Exercise passage:
____

April 2020

In Metro DC, we entered the COVID-19 era with a solid housing market that had constrained supply, strong demand, and prices that were about to get a bit “frothy”.  We probably had a good year in front of us to enjoy the peak of the housing cycle. Instead, we entered this likely recession with strong housing fundamentals that will help us endure a V-shaped recession with few long-term effects. Unfortunately, it appears that we should expect a Nike-swoosh-shaped recession as the employment declines are expected to continue.

Consider our fundamental affordability, supply, and demand conditions:

      • Homes are relatively affordable based on household incomes and current low 3.19% mortgage rates.
      • Our low supply of new homes and existing homes will help support home and land values. If fact, we could stand to ease the supply which will give more buyers more choices.
      • We have reasonably strong demand conditions with prospects for quick recovery. While we lost a lot of jobs in March, housing demand will continue due to the large number of office-using and federally funded jobs.

April data begins to show us the pandemic’s impact on local employment.  Preliminary BLS numbers showed Metro DC lost 21K jobs in March, a -0.6% drop from February.  This change pales in comparison to Baltimore’s -1.45% decline.

Job Growth

Weak: In what is probably the first of several down months, Metro DC lost 21.8K jobs in March, a 0.6% drop month-over-month.  However, when compared to March 2019 the employment slowed but does not look bad – Metro DC added 31.5K jobs, or 0.9% month-over-year (MOY).

Permit Growth

Moderate: Multifamily permits issued grew 11% YOY to reach 13.7K permits for the 12 months ending in March.  MF permits outpaced SF permits by 9.1% as SF permits slowed 3% to reach 12.6K permits for the LTM.

Employment-to-Permit Ratio

Strong: A rising E/P ratio suggests that demand fundamentals are strengthening or supply is weakening. With low existing home inventory, new homes and the rental market will be in demand and the E/P ratio may dip below 1.0 without affecting home values.

Housing Inventory

Weak, but helpful for price stability: Despite weakening job market and rising listings, we saw a dip in the months-supply to reach 1.0 months as the sales pace increased. Having low supply will help support home values through a recession.

Existing Home Sales and Prices

Strong: Projected resales closings increased a staggering 7.8% to 103K for the last 12 months ending March and are at the highest level since the 2006/2007 peak. Median sales prices have also increased from $392K average in 2019 to $398K average for the past 12 months. While low mortgage interest rates helped increase sales for higher priced homes, we anticipate the median sales price will decline as home shoppers tend to want more affordable than luxury homes during a recession.


Strong: Data from February 2020, one month before the pandemic, shows that Metro DC home values were starting to increase. Together with rising sales, increasing home prices suggest the DC housing market was beginning to peak.  On an annualized basis, home values across the country were beginning to rise. Metro DC’s home value appreciation was at 3.7% compared to 4.2% for the U.S. and 3.4% for the Top-20 MSAs.

____

Given data:

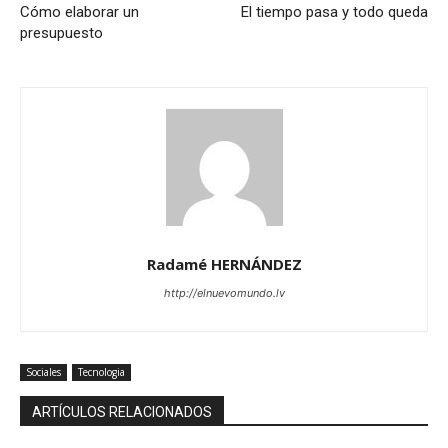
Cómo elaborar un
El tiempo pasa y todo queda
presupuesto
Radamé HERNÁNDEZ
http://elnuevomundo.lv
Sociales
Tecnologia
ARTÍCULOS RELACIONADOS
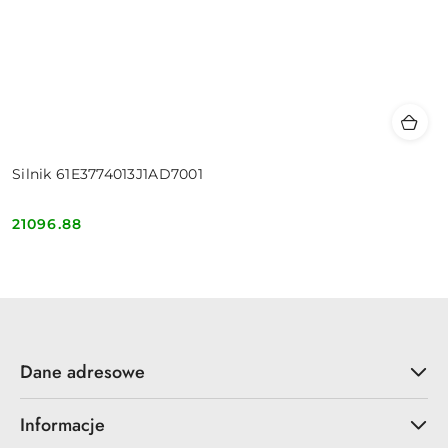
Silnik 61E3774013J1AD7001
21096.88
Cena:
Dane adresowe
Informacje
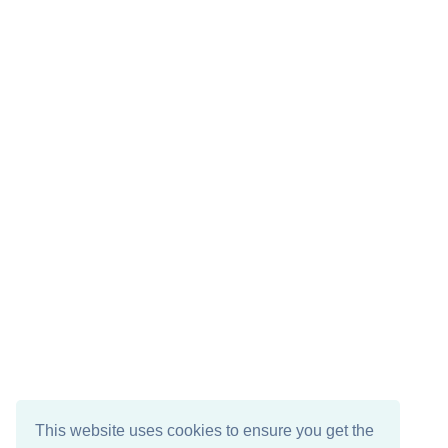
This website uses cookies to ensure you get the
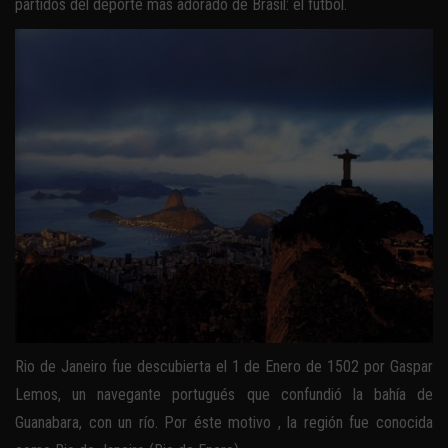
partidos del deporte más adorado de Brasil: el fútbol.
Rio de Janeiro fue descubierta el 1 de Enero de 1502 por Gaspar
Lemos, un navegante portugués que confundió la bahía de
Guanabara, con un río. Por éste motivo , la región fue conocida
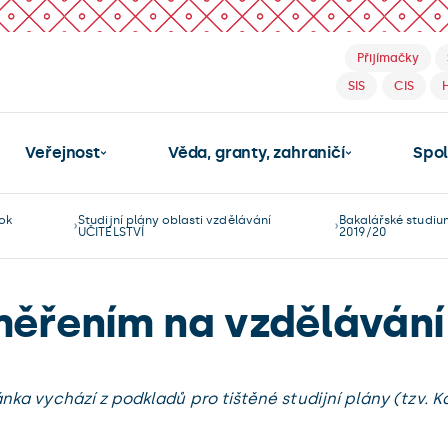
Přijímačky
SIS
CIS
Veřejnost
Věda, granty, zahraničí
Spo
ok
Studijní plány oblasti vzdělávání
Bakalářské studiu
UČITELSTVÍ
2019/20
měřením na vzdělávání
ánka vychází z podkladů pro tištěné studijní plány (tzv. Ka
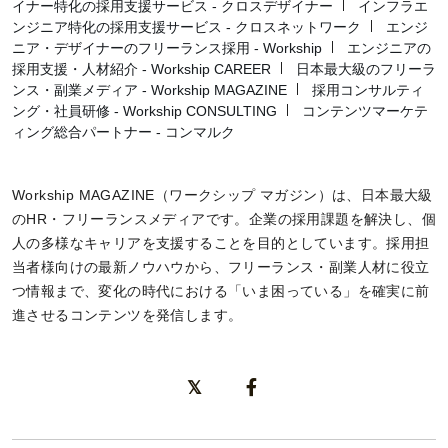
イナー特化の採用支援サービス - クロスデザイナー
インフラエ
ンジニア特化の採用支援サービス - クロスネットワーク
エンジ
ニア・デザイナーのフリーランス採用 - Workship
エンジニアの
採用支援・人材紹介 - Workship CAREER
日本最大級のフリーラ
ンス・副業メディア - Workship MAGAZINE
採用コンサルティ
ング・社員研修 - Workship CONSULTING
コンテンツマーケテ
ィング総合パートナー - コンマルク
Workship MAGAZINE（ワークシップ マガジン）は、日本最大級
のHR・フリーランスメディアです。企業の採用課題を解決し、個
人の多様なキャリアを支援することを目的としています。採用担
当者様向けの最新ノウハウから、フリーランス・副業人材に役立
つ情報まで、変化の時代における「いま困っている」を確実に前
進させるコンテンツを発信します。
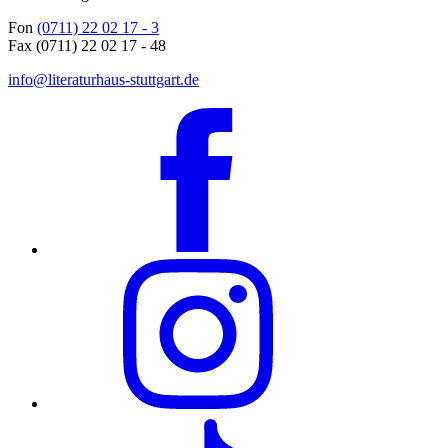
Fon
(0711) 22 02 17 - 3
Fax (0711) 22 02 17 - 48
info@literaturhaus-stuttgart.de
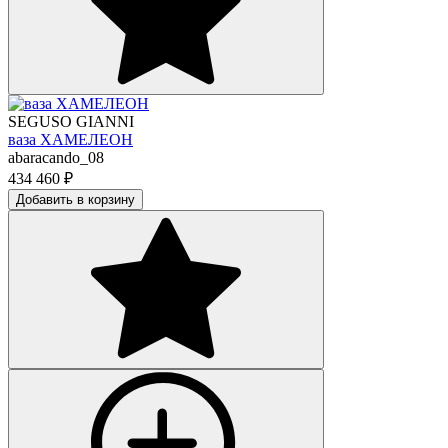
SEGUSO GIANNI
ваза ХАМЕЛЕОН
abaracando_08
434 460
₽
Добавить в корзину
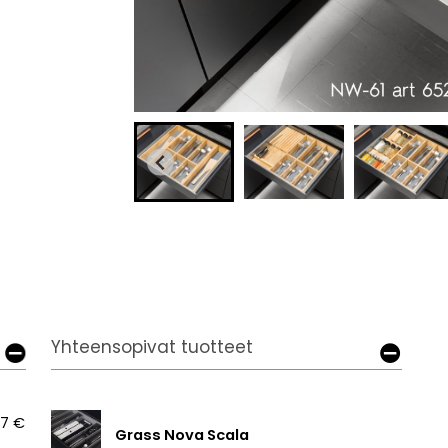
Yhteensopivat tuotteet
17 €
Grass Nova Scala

____

Complete the following:
A. Retype the part of the Metro DC housing report that opens with the words containing "Consider our fundamental" and closes with "buyers more choices.".
B. List the section headings in the Metro DC housing report.
None of the data is needed.

Responses to the exercise:
A.
Consider our fundamental affordability, supply, and demand conditions:

      • Homes are relatively affordable based on household incomes and current low 3.19% mortgage rates.
      • Our low supply of new homes and existing homes will help support home and land values. If fact, we could stand to ease the supply which will give more buyers more choices.

B.
Job Growth
Permit Growth
Employment-to-Permit Ratio
Housing Inventory
Existing Home Sales and Prices